Based on the records of e-mail communications between GeneScience and Blum, it appears that since 2004 over 50 deliveries of HGH manufactured by GeneScience and facilitated by Blum were made to over 15 individuals in Maryland. The same records indicate that Blum and GeneScience engaged in over 600 transactions involving at least 100 individuals located in the United States and Canada between November, 2004 and December, 2006. As an example of the volume of business during the period September, 2004 - August, 2005, e-mail records between Blum and GeneScience indicate that over $1,500,000 was transferred to GeneScience by customers who illegally obtained HGH from GeneScience through Blum.

Blum faces a maximum sentence of five years in prison, followed by three years of supervised release and a $250,000 fine.

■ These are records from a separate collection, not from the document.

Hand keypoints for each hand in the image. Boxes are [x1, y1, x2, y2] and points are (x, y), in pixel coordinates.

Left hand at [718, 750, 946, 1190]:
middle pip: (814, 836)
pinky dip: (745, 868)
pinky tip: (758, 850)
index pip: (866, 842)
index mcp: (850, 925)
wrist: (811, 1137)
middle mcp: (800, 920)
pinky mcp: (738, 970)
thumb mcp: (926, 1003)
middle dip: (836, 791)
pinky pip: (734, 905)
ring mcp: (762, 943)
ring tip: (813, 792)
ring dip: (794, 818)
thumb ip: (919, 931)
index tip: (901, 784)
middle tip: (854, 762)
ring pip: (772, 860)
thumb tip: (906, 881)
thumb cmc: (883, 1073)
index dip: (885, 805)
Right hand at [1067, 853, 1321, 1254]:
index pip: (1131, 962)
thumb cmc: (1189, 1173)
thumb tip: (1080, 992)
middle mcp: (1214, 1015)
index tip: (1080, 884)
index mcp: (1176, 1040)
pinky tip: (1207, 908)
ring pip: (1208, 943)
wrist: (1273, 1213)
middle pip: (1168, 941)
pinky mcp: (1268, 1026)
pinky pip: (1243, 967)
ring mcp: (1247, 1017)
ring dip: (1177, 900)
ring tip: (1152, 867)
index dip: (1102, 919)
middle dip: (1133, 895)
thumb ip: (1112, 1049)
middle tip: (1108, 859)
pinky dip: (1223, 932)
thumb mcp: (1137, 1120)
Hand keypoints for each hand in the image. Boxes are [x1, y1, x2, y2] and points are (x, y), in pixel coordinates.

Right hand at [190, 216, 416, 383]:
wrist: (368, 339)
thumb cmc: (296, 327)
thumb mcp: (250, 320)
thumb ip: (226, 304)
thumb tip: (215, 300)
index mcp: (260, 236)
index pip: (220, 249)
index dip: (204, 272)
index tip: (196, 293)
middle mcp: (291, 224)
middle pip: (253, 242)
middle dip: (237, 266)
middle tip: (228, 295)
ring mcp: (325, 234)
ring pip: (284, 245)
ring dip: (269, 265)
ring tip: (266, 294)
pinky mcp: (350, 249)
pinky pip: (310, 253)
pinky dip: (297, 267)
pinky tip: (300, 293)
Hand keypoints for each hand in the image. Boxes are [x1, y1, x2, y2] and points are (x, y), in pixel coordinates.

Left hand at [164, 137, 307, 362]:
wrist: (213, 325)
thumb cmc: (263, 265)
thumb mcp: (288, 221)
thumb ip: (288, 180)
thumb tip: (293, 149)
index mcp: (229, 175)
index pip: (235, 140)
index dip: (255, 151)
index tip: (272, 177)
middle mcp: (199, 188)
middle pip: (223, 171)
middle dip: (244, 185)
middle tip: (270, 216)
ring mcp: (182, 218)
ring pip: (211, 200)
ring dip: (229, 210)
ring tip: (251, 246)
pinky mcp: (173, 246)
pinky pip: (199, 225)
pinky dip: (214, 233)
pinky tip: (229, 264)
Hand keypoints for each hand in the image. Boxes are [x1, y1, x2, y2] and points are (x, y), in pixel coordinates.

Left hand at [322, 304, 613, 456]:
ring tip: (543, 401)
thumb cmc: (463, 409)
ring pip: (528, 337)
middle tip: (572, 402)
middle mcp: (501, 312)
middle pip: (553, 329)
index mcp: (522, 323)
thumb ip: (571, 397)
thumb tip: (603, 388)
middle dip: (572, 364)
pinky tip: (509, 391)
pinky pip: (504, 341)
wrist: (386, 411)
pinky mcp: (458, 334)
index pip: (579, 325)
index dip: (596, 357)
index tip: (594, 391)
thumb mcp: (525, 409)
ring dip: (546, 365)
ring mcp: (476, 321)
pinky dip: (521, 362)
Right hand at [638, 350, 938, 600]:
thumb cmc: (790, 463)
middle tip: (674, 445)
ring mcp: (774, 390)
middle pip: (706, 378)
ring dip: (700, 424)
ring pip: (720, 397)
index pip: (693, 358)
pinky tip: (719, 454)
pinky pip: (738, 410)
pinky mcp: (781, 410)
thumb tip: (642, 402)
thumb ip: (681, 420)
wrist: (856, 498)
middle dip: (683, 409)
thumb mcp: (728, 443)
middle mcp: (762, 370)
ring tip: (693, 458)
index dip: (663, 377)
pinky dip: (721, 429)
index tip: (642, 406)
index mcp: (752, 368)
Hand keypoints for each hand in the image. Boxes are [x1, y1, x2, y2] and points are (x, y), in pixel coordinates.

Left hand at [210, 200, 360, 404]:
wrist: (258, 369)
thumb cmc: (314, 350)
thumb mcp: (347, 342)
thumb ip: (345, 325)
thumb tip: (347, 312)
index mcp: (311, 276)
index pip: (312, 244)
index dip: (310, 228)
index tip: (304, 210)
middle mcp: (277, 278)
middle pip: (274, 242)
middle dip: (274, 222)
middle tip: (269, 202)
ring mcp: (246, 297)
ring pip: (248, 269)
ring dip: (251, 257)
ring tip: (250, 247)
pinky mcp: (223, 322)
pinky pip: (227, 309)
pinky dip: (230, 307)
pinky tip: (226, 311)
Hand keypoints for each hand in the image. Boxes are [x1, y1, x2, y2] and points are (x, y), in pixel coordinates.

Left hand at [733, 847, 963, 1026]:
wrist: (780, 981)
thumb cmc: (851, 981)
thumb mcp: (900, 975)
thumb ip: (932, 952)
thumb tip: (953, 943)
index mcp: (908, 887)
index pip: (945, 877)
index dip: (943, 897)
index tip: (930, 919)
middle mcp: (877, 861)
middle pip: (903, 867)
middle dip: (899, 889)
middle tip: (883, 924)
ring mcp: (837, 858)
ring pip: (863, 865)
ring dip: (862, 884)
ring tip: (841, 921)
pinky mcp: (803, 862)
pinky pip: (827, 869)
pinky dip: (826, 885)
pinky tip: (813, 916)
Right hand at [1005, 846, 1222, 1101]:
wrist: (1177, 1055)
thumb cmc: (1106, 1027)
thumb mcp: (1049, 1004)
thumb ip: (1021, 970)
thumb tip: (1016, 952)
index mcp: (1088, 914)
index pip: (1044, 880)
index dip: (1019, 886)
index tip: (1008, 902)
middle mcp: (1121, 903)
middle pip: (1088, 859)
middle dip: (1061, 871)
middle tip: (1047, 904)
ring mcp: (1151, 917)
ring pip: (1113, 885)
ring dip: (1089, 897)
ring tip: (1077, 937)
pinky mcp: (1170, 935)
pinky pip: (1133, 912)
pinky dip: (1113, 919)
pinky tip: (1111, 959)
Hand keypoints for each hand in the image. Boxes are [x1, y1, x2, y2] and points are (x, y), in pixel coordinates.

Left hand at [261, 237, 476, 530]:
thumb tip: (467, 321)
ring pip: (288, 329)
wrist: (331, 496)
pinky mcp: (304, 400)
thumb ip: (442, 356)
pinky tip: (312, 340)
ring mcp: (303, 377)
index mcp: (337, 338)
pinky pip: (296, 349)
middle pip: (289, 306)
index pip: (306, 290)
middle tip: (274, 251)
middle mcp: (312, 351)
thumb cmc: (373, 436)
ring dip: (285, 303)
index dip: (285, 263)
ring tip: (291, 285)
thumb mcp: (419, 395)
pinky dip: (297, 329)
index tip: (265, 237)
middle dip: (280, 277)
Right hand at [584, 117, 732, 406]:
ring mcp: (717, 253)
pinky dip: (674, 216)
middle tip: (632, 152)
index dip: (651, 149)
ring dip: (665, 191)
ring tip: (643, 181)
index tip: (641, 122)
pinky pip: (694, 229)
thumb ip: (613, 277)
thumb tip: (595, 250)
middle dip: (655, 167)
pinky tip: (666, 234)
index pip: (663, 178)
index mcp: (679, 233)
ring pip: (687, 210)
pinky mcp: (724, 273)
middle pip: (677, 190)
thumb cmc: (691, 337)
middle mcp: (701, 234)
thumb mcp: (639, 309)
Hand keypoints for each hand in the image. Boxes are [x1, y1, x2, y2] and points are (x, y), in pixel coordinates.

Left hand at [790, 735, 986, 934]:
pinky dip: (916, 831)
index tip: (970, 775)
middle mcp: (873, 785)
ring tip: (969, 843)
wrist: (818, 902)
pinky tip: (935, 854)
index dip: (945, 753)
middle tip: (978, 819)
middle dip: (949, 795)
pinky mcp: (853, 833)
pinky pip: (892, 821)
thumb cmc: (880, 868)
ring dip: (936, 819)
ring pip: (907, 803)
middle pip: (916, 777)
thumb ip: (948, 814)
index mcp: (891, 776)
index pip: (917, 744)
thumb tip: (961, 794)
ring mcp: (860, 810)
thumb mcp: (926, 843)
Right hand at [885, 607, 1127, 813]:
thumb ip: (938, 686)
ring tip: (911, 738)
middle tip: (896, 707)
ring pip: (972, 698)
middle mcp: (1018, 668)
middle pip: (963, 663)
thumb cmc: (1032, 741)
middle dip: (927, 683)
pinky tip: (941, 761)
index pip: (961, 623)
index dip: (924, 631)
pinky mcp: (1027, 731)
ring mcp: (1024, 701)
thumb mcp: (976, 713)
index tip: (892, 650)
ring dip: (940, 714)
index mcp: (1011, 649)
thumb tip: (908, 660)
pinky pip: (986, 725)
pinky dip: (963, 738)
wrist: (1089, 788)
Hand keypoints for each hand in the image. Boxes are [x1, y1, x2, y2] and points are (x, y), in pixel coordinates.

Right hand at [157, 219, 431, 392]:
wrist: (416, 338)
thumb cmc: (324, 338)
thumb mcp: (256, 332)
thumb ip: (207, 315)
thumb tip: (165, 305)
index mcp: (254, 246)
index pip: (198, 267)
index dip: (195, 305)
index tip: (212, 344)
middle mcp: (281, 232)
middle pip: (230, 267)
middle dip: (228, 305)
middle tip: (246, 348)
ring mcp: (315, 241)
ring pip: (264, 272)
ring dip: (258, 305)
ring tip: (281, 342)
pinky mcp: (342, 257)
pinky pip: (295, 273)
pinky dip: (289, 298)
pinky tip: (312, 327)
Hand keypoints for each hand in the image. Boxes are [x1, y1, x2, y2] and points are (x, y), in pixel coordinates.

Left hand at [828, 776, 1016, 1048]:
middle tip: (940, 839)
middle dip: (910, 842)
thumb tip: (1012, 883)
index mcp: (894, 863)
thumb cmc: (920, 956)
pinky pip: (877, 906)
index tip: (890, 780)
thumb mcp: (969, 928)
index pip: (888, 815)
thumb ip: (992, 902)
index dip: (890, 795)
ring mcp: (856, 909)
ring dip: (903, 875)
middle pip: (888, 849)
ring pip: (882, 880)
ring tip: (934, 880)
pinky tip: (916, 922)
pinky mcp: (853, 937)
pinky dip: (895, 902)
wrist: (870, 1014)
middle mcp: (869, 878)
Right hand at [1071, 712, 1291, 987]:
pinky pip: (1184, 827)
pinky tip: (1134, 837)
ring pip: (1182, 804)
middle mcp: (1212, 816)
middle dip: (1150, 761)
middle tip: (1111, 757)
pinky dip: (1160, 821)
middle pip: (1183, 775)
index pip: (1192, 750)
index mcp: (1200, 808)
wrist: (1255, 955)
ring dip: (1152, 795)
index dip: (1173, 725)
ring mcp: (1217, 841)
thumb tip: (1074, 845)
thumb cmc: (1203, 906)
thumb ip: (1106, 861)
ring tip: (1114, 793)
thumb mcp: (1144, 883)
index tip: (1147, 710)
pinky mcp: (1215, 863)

U.S. District Judge Andre M. Davis has scheduled sentencing for October 10, 2008.

A federal grand jury in Rhode Island has charged Genescience Pharmaceutical Company, the company’s CEO, Lei Jin, and three other men with participating in an international trafficking conspiracy in which millions of dollars worth of human growth hormone (HGH) was smuggled into the United States and other countries.

This Organized Crime Drug Enforcement Task Force case is part of “Operation Raw Deal,” an international investigation targeting the illegal manufacturing and trafficking of anabolic steroids and its raw materials, mainly from China, along with the human growth hormone (HGH) and the insulin growth factor (IGF) markets.

United States Attorney Rod J. Rosenstein thanked the Food and Drug Administration’s Office of Criminal Investigations for their investigative work. Mr. Rosenstein commended Assistant United States Attorney Philip S. Jackson, who is prosecuting the case.